1.1 Coefficient of determination (R²)

The R² provides a measure of level of the linear relationship between the estimated and the actual values. The R² is obtained by:

$$ R^{2} = \frac{{\sum\nolimits_{i = 1}^{n} {\left( {X_{i,act} - X_{act,avg} } \right)}^{2} - \sum\nolimits_{i = 1}^{n} {\left( {X_{i,est} - X_{i,act} } \right)}^{2} }}{{\sum\nolimits_{i = 1}^{n} {\left( {X_{i,act} - X_{act,avg} } \right)}^{2} }} $$

1.2 Mean absolute percentage error (MAPE)

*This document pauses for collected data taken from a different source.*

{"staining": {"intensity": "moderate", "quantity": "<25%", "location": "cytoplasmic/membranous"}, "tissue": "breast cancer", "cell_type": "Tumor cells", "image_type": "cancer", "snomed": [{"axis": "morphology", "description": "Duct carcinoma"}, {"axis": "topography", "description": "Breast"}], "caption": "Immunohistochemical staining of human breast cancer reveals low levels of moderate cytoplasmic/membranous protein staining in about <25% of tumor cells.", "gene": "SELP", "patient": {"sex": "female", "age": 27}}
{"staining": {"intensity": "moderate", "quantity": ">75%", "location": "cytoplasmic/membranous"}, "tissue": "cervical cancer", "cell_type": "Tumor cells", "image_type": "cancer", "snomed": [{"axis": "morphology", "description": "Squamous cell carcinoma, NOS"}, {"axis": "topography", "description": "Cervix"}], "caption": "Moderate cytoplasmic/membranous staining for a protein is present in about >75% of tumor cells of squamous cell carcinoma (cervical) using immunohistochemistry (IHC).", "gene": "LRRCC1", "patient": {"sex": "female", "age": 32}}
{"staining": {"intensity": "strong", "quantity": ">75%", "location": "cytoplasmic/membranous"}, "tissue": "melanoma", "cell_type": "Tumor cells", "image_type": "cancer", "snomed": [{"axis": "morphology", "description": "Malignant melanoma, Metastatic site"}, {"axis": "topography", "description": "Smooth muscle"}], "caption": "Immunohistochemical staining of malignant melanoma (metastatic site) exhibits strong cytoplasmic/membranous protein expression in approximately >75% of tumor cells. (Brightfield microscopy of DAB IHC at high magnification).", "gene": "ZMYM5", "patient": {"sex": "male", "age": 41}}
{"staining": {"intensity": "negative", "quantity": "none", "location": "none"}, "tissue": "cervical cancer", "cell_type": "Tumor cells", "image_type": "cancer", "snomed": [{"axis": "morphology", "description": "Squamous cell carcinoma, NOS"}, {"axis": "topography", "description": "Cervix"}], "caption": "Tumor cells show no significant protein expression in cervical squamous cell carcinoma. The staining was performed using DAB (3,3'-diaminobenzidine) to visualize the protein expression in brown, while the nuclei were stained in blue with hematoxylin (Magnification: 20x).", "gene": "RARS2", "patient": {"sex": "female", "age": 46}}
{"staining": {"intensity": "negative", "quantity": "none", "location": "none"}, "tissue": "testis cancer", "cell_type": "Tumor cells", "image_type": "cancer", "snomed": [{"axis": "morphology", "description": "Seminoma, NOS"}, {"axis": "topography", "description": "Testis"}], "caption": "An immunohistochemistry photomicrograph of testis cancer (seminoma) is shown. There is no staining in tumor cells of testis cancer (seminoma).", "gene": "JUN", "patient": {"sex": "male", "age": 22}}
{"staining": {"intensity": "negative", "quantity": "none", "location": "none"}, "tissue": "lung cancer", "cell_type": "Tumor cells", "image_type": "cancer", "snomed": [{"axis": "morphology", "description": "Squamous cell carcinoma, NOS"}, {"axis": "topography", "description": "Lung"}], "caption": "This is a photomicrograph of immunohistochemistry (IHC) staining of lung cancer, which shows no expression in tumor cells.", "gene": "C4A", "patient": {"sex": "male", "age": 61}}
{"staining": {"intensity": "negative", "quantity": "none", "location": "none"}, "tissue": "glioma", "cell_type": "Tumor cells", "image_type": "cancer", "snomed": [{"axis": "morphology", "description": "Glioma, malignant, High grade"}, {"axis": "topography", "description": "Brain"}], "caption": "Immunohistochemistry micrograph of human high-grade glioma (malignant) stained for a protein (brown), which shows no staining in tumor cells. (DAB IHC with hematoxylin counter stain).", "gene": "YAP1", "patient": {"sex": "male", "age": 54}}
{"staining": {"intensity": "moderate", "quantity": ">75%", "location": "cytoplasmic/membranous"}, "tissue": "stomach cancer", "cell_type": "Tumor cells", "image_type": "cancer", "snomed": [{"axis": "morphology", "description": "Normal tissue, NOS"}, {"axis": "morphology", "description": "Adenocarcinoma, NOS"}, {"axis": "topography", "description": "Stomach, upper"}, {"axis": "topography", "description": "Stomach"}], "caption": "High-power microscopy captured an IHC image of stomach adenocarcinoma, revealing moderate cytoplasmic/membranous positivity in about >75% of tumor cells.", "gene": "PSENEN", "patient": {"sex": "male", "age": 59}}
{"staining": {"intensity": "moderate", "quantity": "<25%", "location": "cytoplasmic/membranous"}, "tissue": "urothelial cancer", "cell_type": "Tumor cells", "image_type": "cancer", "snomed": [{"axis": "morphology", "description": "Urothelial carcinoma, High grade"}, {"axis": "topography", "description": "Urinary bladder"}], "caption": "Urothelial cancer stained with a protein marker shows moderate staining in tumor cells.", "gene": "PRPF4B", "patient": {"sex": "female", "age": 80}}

The MAPE shows the mean absolute percentage difference between the estimated and actual data. The MAPE is calculated by following equation:

$$ MAPE = \frac{1}{n}\sum\limits_{i = 1}^{n} {\left| {\frac{{X_{i,est} - X_{i,act} }}{{X_{i,act} }}} \right| \times 100} $$

1.3 Mean absolute bias error (MABE)

The MABE represents the average quantity of total absolute bias errors between estimated and actual values and is defined by:

$$ MABE = \frac{1}{n}\sum\limits_{i = 1}^{n} {\left| {X_{i,est} - X_{i,act} } \right|} $$

1.4 Root mean square error (RMSE)

The RMSE determines the precision of the model by comparing the deviation between the estimated and actual data. The RMSE has always a positive value and is calculated by:

$$ RMSE = \sqrt {\frac{1}{n}\sum\limits_{i = 1}^{n} {\left( {X_{i,est} - X_{i,act} } \right)}^{2} } $$

where X _i,est, X _i,act and X _act,avg represent the ith estimated value based upon the applied approaches, ith actual value and average of actual values, respectively. Also, n is the number of data.